▸ TASK REQUIREMENTS: Copy the lines below that contain "source".

++++++++++++++++++++

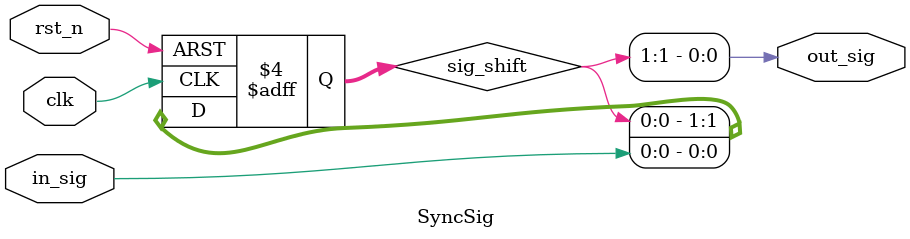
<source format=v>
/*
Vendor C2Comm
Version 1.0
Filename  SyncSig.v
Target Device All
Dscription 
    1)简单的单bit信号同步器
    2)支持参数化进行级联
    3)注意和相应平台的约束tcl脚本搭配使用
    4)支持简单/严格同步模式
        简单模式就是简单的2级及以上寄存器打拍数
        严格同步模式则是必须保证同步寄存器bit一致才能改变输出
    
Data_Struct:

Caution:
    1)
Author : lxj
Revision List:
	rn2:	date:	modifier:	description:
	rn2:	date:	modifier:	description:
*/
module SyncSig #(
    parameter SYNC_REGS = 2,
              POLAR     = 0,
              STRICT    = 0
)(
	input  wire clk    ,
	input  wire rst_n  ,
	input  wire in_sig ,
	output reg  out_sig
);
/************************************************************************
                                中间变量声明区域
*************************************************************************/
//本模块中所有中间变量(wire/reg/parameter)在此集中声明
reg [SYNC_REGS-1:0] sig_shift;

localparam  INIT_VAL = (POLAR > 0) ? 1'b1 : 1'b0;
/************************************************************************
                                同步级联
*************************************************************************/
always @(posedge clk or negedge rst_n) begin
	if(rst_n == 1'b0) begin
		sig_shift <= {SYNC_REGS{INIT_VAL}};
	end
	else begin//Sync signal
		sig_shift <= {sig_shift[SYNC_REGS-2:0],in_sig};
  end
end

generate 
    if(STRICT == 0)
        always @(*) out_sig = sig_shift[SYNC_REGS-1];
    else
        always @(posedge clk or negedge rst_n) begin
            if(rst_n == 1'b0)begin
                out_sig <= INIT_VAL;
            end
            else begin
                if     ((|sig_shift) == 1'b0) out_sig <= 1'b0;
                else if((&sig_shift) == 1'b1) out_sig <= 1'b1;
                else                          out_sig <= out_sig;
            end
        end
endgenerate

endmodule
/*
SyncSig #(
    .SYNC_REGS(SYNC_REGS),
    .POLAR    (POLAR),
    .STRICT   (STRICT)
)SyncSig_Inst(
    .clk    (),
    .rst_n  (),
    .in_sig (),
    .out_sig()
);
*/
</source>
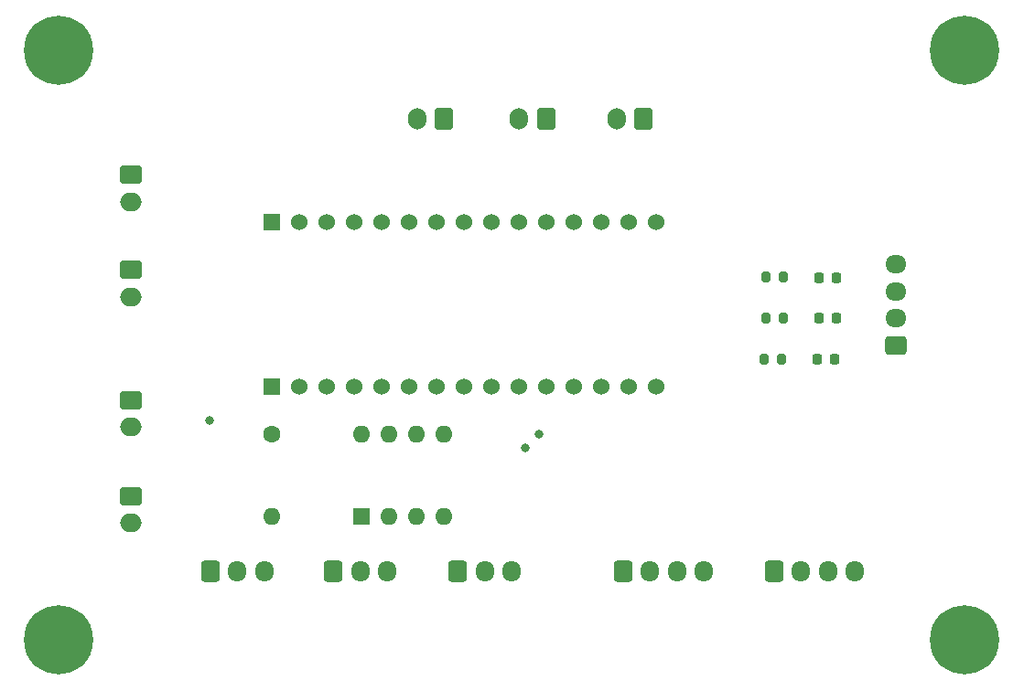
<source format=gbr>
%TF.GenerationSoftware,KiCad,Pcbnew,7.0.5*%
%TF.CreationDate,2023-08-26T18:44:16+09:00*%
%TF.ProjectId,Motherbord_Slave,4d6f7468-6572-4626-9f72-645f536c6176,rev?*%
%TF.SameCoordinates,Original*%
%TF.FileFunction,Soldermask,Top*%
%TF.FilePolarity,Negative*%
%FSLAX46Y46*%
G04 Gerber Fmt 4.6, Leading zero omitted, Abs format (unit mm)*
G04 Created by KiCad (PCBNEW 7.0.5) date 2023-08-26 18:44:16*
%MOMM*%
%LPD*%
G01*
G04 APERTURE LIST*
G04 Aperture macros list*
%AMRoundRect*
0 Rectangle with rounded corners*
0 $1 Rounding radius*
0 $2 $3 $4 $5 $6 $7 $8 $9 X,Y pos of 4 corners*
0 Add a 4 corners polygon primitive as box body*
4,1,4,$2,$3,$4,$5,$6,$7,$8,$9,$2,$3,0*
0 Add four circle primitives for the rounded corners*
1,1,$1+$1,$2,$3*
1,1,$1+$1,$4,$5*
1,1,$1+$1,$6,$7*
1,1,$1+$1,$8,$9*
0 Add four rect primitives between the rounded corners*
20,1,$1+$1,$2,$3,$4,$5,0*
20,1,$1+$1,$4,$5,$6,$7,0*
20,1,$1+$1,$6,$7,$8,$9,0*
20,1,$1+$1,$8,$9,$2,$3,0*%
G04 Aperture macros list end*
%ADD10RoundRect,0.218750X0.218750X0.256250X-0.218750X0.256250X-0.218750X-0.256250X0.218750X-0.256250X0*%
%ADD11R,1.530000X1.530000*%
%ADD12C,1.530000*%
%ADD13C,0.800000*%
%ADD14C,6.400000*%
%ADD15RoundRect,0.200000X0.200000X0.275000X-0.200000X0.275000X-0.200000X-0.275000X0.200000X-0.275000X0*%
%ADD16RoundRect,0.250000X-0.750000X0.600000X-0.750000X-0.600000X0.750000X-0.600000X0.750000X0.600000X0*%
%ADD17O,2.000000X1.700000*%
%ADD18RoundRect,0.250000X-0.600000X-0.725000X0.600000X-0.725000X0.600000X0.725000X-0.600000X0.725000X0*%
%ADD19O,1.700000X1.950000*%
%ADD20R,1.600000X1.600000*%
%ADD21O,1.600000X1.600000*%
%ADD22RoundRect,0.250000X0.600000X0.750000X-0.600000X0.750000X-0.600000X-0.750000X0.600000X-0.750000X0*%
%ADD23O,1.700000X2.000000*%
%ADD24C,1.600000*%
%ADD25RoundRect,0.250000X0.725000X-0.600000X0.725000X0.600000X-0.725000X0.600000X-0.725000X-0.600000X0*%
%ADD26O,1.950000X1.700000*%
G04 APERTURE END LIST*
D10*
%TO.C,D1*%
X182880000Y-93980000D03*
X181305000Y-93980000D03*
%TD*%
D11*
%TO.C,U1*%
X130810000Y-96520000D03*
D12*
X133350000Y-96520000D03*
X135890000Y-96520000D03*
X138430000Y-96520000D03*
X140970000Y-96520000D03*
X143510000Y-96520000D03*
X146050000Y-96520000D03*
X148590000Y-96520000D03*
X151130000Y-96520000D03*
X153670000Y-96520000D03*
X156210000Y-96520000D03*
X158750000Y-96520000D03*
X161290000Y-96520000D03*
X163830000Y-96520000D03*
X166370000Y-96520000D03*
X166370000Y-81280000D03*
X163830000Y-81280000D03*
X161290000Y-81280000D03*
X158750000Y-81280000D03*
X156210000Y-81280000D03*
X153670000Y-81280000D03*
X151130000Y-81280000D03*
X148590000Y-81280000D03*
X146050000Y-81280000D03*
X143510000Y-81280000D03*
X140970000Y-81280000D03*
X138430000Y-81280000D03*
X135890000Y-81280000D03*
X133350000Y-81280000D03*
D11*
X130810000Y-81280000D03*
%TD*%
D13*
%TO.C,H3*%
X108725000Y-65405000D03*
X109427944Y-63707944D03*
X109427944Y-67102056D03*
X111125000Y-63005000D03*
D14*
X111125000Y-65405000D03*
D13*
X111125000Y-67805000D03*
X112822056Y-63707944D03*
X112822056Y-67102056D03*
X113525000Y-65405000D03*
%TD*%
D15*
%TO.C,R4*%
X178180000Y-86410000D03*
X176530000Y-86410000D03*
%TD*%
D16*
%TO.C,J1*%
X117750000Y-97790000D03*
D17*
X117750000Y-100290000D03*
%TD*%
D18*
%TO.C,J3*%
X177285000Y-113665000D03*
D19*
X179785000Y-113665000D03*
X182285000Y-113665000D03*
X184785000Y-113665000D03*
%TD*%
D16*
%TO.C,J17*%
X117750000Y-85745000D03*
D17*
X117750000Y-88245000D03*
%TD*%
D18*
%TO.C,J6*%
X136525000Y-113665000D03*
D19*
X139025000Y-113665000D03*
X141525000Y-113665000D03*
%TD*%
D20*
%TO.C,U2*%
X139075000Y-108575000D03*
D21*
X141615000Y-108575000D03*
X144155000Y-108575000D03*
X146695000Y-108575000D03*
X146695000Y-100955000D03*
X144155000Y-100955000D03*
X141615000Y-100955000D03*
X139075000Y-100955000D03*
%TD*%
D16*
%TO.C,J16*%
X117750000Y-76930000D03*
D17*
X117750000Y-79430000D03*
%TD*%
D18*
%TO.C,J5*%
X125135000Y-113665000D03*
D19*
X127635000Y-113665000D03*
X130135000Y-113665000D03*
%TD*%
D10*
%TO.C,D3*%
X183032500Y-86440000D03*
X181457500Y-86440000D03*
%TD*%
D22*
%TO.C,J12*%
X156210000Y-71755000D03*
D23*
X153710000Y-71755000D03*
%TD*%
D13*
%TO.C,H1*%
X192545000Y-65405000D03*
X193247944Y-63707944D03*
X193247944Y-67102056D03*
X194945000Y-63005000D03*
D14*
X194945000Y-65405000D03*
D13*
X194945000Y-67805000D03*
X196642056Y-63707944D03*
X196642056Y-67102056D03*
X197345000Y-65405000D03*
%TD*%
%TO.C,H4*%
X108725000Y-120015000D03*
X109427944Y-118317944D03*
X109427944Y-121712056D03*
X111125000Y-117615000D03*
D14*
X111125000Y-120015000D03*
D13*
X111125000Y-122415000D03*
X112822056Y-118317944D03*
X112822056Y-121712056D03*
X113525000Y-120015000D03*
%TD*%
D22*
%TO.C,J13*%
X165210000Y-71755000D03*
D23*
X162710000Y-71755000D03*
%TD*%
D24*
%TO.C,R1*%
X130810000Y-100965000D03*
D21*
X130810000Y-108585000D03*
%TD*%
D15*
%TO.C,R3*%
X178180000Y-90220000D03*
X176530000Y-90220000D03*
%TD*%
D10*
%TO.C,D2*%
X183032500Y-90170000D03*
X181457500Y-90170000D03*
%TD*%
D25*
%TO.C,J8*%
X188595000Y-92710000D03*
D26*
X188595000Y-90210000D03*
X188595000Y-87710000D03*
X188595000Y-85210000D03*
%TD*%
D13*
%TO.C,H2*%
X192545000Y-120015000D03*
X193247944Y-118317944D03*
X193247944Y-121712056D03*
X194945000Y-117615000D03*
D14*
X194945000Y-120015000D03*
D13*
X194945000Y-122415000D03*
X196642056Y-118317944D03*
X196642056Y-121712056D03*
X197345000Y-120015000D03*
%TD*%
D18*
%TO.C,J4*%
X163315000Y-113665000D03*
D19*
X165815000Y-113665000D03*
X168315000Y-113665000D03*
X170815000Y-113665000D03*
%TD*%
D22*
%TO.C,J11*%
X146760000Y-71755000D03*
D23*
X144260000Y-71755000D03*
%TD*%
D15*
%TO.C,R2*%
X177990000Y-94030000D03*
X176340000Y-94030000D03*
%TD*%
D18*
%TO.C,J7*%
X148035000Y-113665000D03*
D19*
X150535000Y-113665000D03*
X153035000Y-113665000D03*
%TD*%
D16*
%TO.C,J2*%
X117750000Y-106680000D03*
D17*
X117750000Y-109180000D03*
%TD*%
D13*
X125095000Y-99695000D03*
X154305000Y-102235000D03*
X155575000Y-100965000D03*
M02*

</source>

++++++++++++++++++++

▸ SOLUTION:
<source format=v>
</source>
<source format=gbr>
</source>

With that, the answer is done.